= Francesco Albertini =

Francesco Albertini (born in Florence in 1469 - died post 30 August 1510 ) was a canon of the Basilica of San Lorenzo in Florence and a chaplain of Cardinal Fazio Santoro in Rome. In 1510, he wrote three books: The Opusculum de mirabilibus novae & veteris urbis Romae, the Septem mirabilia orbis et urbis Romae et Florentinae and the Memoriale di molte picture e statue sono nella inclyta cipta di Florentia.

Opusculum de mirabilibus novae & veteris urbis Romae was "the most popular guide to Ancient Rome in the sixteenth century". Albertini presented it as the new and updated Mirabilia "shorn of its fables and nonsense", and included a substantial description of the reconstruction of Rome started by Pope Sixtus IV.

Memoriale di molte picture e statue sono nella inclyta cipta di Florentia is generally considered the first guidebook of Florence. According to Klein and Zerner, it is "a superficial and rather poor piece of writing" of dubious factual value, but it stands out as a monument of artistic spirit, pride and self-consciousness of Florentine people. However, De Boer shows that Albertini made few attributional mistakes and the book, albeit concise, is one of the most valuable sources about Florentine art prior to Giorgio Vasari's Lives of the Artists.

In the case of the brothers Antonio and Piero del Pollaiuolo, 21st-century art historians, led by Aldo Galli, are coming to prefer the attributions by Albertini of many paintings to Piero, rather than those by Vasari to Antonio.
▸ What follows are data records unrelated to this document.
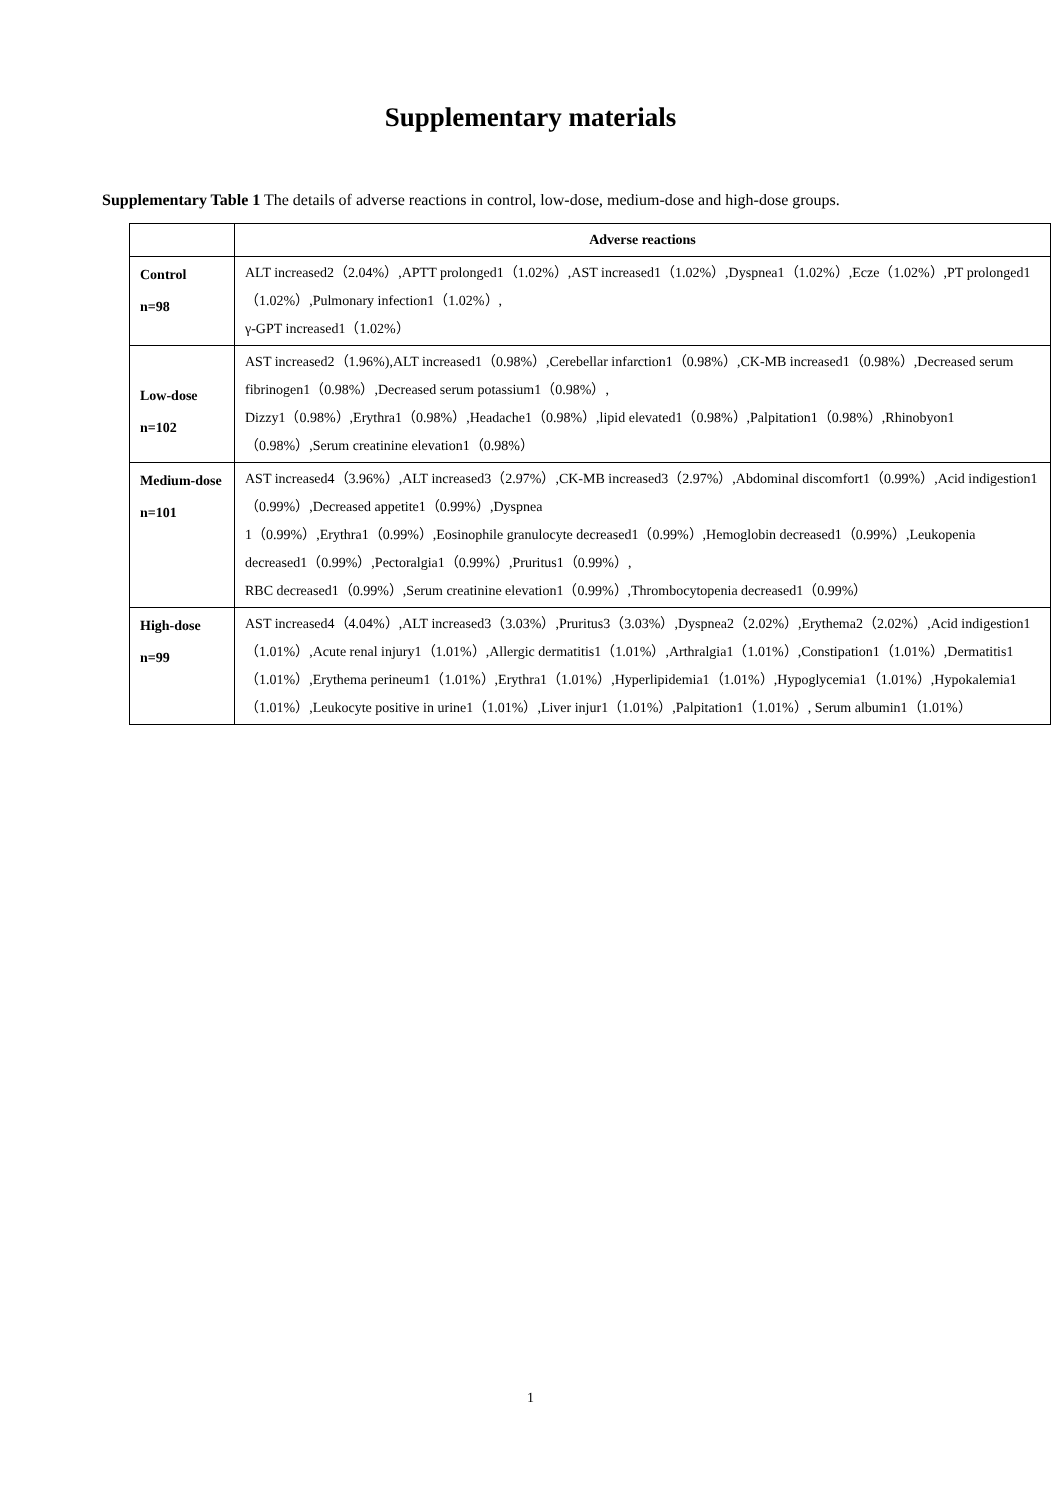Supplementary materials
Supplementary Table 1 The details of adverse reactions in control, low-dose, medium-dose and high-dose groups.
| | Adverse reactions |
| --- | --- |
| Control n=98 | ALT increased2（2.04%）,APTT prolonged1（1.02%）,AST increased1（1.02%）,Dyspnea1（1.02%）,Ecze（1.02%）,PT prolonged1（1.02%）,Pulmonary infection1（1.02%）, γ-GPT increased1（1.02%） |
| Low-dose n=102 | AST increased2（1.96%),ALT increased1（0.98%）,Cerebellar infarction1（0.98%）,CK-MB increased1（0.98%）,Decreased serum fibrinogen1（0.98%）,Decreased serum potassium1（0.98%）, Dizzy1（0.98%）,Erythra1（0.98%）,Headache1（0.98%）,lipid elevated1（0.98%）,Palpitation1（0.98%）,Rhinobyon1（0.98%）,Serum creatinine elevation1（0.98%） |
| Medium-dose n=101 | AST increased4（3.96%）,ALT increased3（2.97%）,CK-MB increased3（2.97%）,Abdominal discomfort1（0.99%）,Acid indigestion1（0.99%）,Decreased appetite1（0.99%）,Dyspnea 1（0.99%）,Erythra1（0.99%）,Eosinophile granulocyte decreased1（0.99%）,Hemoglobin decreased1（0.99%）,Leukopenia decreased1（0.99%）,Pectoralgia1（0.99%）,Pruritus1（0.99%）, RBC decreased1（0.99%）,Serum creatinine elevation1（0.99%）,Thrombocytopenia decreased1（0.99%） |
| High-dose n=99 | AST increased4（4.04%）,ALT increased3（3.03%）,Pruritus3（3.03%）,Dyspnea2（2.02%）,Erythema2（2.02%）,Acid indigestion1（1.01%）,Acute renal injury1（1.01%）,Allergic dermatitis1（1.01%）,Arthralgia1（1.01%）,Constipation1（1.01%）,Dermatitis1（1.01%）,Erythema perineum1（1.01%）,Erythra1（1.01%）,Hyperlipidemia1（1.01%）,Hypoglycemia1（1.01%）,Hypokalemia1（1.01%）,Leukocyte positive in urine1（1.01%）,Liver injur1（1.01%）,Palpitation1（1.01%）, Serum albumin1（1.01%） |
1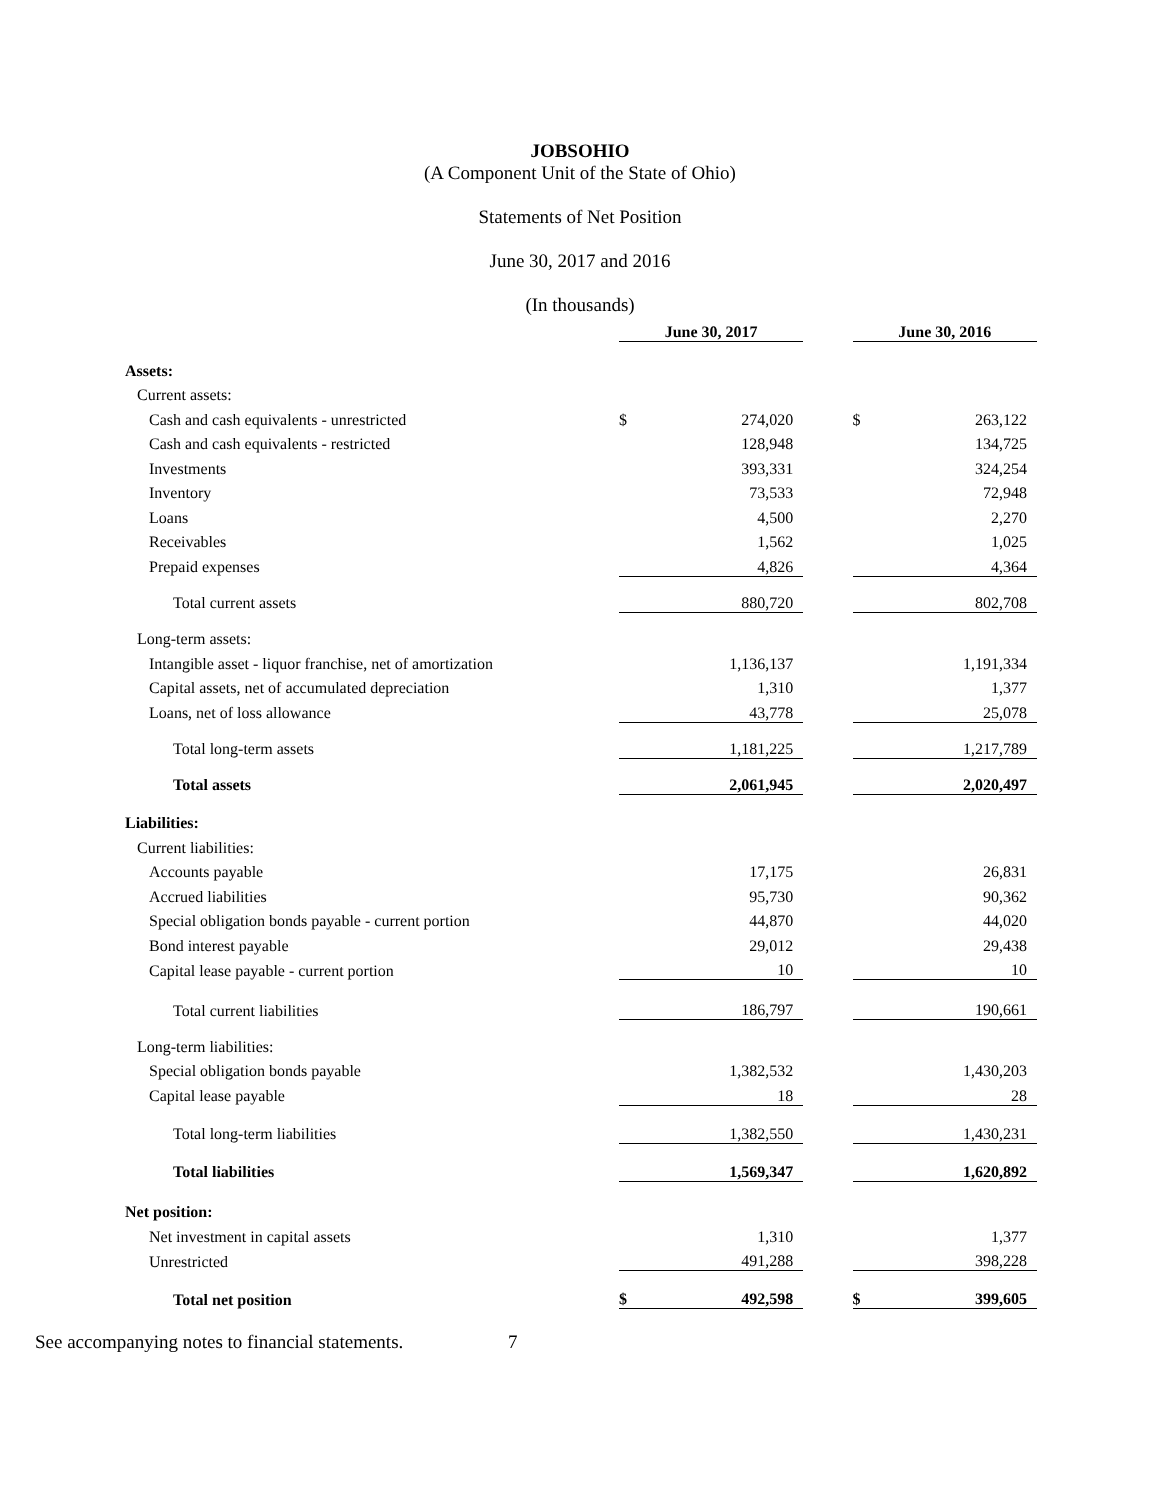JOBSOHIO
(A Component Unit of the State of Ohio)
Statements of Net Position
June 30, 2017 and 2016
(In thousands)
| | June 30, 2017 | | | June 30, 2016 | |
| Assets: | | | | | |
| Current assets: | | | | | |
| Cash and cash equivalents - unrestricted | $ | 274,020 | | $ | 263,122 |
| Cash and cash equivalents - restricted | | 128,948 | | | 134,725 |
| Investments | | 393,331 | | | 324,254 |
| Inventory | | 73,533 | | | 72,948 |
| Loans | | 4,500 | | | 2,270 |
| Receivables | | 1,562 | | | 1,025 |
| Prepaid expenses | | 4,826 | | | 4,364 |
| Total current assets | | 880,720 | | | 802,708 |
| Long-term assets: | | | | | |
| Intangible asset - liquor franchise, net of amortization | | 1,136,137 | | | 1,191,334 |
| Capital assets, net of accumulated depreciation | | 1,310 | | | 1,377 |
| Loans, net of loss allowance | | 43,778 | | | 25,078 |
| Total long-term assets | | 1,181,225 | | | 1,217,789 |
| Total assets | | 2,061,945 | | | 2,020,497 |
| Liabilities: | | | | | |
| Current liabilities: | | | | | |
| Accounts payable | | 17,175 | | | 26,831 |
| Accrued liabilities | | 95,730 | | | 90,362 |
| Special obligation bonds payable - current portion | | 44,870 | | | 44,020 |
| Bond interest payable | | 29,012 | | | 29,438 |
| Capital lease payable - current portion | | 10 | | | 10 |
| Total current liabilities | | 186,797 | | | 190,661 |
| Long-term liabilities: | | | | | |
| Special obligation bonds payable | | 1,382,532 | | | 1,430,203 |
| Capital lease payable | | 18 | | | 28 |
| Total long-term liabilities | | 1,382,550 | | | 1,430,231 |
| Total liabilities | | 1,569,347 | | | 1,620,892 |
| Net position: | | | | | |
| Net investment in capital assets | | 1,310 | | | 1,377 |
| Unrestricted | | 491,288 | | | 398,228 |
| Total net position | $ | 492,598 | | $ | 399,605 |
See accompanying notes to financial statements. 7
The Martyrdom of Saint Sebastian now in the National Gallery in London is a notable example.

==Sources==
- Charles L. Stinger (1998). The Renaissance in Rome. Indiana University Press. ISBN 0-253-33491-8.
- Robert Klein, Henri Zerner (1989). Italian art, 1500-1600: sources and documents, Volume 1500. Northwestern University Press. ISBN 0-8101-0852-6.
- Waldemar H. de Boer (2010). Memorial of Many Statues and Paintings in the Illustrious City of Florence by Francesco Albertini (1510), edited by Michael W. Kwakkelstein. Centro Di. ISBN 978-88-7038-492-5.